EXTRAIT CHOISI:
>>>

Artisanat d'art

Tours met en scène les visions avisées d’Avisseau

Le Musée des beaux-arts de la ville explore le monde étrange du céramiste romantique

Par Daphné Bétard · Le Journal des Arts

Le 8 novembre 2002 - 678 mots

TOURS

Présenté comme le « Bernard Palissy moderne », Charles Jean Avisseau (1795-1861) a expérimenté nombre de techniques pour obtenir ses faïences émaillées, véritable microcosme où s’affrontent, sur fond marécageux, quantité de serpents, poissons, grenouilles, escargots, tortues, insectes ou salamandres. Le céramiste est à l’honneur au Musée des beaux-arts de Tours qui a réuni quelque 150 pièces d’Avisseau et de ses enfants, Caroline et Édouard, ainsi que d’autres artistes tourangeaux.

TOURS - Installé sur un parterre de plantes marécageuses, un lézard vert dévore une larve, tandis qu’une vipère s’apprête à croquer une grenouille tétanisée. Indifférente, une écrevisse traverse tranquillement une allée de fougères, feuilles de chêne, coquillages et escargots que ponctuent des filets d’eau. Saturé d’éléments, cet hymne à la nature, sorte de jungle fantastique, compose le Grand Bassin rustique en faïence émaillée réalisé par Charles Jean Avisseau en 1854. À l’honneur au Musée des beaux-arts de Tours, les porcelaines du céramiste sont envahies par la végétation glauque et la faune des bords d’étangs. Certains détails invraisemblables – salamandres et grenouilles orange, lézard marchant sur l’eau, espèces non identifiables ou approximatives, associations improbables de certains types de plantes – interdisent de considérer Avisseau comme un artiste naturaliste. Ses créations sont avant tout celles d’un romantique. Au regard du thème choisi (la nature) et des techniques utilisées, les œuvres font explicitement référence à celles de Bernard Palissy. “D’emblée, Avisseau s’est senti défié par Palissy ; il a cherché à percer ses secrets, à égaler l’éclat de ses émaux”, explique Philippe Le Leyzour, conservateur du musée. Mais, à bien y regarder, la nature d’Avisseau est très différente de celle du maître de la Renaissance. Au monde géométrique et assagi de Palissy semble répondre l’univers étrange, foisonnant et violent du “romantique”. Le choix du poisson, du serpent, la présence d’une Vanité, le thème de la lutte pour la vie, font également référence à la symbolique chrétienne. Installé au début du parcours, un film passe en détail les céramiques par le biais de gros plans prononcés, initiant le regard, incitant à l’observation des plats, coupes et bassins présentés. Le chant des oiseaux diffusé simultanément accompagne le visiteur pendant sa visite. Mais les efforts scénographiques s’arrêtent ici. La suite de la présentation se révèle austère, et la fantaisie se limite à quelques fonds de vitrines de couleurs vives, ne faisant pas honneur à la folie créatrice d’Avisseau.

<<<

DONNÉES FOURNIES:
>>>

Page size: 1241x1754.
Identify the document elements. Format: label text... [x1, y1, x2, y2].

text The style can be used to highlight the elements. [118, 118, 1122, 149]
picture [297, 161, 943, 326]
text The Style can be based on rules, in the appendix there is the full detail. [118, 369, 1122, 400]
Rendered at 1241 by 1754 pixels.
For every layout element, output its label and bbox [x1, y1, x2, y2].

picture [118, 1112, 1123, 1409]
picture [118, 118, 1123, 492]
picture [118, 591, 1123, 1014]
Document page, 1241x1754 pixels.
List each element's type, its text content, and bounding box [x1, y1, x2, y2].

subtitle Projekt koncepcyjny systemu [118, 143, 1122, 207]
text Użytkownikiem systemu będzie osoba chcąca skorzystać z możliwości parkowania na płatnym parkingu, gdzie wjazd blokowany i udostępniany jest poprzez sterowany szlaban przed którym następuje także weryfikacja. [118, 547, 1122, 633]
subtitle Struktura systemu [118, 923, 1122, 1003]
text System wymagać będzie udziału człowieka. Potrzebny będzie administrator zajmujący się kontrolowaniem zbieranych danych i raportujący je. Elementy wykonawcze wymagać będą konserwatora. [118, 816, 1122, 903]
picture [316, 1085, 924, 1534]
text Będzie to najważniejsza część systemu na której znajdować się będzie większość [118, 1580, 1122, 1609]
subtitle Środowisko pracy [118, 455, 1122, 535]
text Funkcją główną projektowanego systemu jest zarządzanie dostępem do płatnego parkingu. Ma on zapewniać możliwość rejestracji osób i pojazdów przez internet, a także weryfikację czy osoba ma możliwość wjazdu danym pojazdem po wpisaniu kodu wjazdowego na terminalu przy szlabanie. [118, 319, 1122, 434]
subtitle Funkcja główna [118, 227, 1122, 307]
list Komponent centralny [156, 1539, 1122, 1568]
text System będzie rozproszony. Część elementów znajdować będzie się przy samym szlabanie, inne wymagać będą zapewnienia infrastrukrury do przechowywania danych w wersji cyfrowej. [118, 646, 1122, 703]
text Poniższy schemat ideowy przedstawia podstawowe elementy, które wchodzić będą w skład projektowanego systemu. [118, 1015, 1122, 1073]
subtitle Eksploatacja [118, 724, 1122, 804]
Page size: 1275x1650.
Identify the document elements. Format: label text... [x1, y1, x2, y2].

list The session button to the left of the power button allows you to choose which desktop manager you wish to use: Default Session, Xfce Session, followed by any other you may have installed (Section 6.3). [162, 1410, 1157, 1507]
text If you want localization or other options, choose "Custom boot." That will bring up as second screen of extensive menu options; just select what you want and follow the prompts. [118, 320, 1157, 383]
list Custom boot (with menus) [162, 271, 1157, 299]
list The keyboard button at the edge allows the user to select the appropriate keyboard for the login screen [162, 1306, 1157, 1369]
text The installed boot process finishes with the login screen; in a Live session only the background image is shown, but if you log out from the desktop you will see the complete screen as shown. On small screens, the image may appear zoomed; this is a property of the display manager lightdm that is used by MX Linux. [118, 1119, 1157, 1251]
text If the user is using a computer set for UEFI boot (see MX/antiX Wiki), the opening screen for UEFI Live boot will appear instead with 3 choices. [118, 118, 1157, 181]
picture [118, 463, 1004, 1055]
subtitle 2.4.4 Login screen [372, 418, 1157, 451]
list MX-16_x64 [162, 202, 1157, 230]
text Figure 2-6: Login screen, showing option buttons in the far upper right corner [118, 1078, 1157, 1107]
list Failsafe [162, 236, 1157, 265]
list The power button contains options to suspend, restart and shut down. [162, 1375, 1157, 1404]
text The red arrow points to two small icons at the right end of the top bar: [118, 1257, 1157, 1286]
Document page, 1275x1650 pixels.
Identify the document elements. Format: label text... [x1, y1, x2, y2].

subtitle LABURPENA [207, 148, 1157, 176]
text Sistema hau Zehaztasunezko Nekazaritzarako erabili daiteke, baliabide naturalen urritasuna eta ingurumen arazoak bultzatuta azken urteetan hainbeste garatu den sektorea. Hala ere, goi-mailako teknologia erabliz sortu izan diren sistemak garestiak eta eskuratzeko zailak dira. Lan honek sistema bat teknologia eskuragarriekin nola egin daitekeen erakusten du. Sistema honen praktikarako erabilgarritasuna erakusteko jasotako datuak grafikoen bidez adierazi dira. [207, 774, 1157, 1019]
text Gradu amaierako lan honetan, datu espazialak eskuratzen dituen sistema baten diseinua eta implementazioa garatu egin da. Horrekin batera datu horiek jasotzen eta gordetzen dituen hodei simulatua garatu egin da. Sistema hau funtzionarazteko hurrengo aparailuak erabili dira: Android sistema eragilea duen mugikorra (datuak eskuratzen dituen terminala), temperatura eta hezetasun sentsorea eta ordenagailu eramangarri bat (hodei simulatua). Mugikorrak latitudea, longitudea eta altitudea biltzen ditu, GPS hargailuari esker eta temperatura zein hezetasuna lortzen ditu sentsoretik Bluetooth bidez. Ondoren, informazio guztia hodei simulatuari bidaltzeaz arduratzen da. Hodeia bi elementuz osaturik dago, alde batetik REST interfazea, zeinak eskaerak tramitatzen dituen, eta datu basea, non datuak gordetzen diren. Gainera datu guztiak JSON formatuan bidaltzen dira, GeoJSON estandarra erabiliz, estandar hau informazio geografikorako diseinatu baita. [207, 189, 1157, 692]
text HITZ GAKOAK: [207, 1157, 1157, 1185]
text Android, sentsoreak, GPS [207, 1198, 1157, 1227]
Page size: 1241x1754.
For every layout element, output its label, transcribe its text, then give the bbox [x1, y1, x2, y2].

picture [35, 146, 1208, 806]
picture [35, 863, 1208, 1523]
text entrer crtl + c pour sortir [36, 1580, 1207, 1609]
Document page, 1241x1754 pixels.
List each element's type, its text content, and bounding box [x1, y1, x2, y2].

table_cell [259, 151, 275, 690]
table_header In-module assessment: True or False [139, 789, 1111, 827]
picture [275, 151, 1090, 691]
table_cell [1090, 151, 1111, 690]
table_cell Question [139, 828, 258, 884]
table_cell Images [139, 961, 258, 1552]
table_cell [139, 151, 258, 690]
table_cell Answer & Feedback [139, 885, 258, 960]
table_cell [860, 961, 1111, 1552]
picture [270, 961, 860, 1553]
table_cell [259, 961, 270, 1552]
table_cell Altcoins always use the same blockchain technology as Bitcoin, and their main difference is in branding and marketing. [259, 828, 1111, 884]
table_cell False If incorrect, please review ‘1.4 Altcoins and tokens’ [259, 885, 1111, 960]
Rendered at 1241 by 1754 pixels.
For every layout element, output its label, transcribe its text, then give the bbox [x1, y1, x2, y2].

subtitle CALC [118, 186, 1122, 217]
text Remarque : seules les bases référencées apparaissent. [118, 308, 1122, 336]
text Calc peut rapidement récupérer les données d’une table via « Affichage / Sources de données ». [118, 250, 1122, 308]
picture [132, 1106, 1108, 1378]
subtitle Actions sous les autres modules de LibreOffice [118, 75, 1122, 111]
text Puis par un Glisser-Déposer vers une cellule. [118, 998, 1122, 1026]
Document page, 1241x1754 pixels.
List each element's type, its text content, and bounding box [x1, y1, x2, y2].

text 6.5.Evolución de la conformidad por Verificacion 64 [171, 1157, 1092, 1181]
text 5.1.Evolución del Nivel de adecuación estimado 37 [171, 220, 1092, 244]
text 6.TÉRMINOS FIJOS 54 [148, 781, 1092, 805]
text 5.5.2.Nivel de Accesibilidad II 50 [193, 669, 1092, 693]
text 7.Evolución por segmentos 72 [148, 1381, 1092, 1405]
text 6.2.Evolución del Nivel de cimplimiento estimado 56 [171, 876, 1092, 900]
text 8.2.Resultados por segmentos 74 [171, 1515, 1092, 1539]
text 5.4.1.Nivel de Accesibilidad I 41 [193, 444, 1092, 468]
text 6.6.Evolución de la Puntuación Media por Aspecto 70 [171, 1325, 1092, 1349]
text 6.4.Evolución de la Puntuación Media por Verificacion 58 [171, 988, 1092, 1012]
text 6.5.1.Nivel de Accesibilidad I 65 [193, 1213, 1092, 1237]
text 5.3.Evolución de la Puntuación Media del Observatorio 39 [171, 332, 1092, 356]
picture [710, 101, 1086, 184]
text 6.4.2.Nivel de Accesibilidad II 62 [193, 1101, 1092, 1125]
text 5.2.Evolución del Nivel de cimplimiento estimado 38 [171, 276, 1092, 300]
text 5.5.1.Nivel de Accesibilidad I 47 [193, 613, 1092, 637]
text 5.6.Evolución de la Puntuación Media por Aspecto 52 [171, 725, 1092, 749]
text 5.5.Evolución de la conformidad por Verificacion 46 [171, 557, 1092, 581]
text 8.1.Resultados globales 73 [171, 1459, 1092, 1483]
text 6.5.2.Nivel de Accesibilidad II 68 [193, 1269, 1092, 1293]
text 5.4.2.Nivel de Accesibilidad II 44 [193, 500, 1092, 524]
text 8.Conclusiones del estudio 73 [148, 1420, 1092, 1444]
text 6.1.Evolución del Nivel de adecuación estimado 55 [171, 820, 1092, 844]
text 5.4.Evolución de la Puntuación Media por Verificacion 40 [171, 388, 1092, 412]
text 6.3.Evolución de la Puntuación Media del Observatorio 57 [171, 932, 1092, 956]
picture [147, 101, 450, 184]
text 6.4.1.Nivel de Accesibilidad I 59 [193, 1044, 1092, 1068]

<<<

DÉTAILS DE LA TÂCHE:
Reproduisez le passage de l'article sur Avisseau compris entre « Artisanat d'art » et « d’autres artistes tourangeaux. », bornes incluses. Appuyez-vous uniquement sur l'article.

SOLUTION PROPOSÉE:
Artisanat d'art

Tours met en scène les visions avisées d’Avisseau

Le Musée des beaux-arts de la ville explore le monde étrange du céramiste romantique

Par Daphné Bétard · Le Journal des Arts

Le 8 novembre 2002 - 678 mots

TOURS

Présenté comme le « Bernard Palissy moderne », Charles Jean Avisseau (1795-1861) a expérimenté nombre de techniques pour obtenir ses faïences émaillées, véritable microcosme où s’affrontent, sur fond marécageux, quantité de serpents, poissons, grenouilles, escargots, tortues, insectes ou salamandres. Le céramiste est à l’honneur au Musée des beaux-arts de Tours qui a réuni quelque 150 pièces d’Avisseau et de ses enfants, Caroline et Édouard, ainsi que d’autres artistes tourangeaux.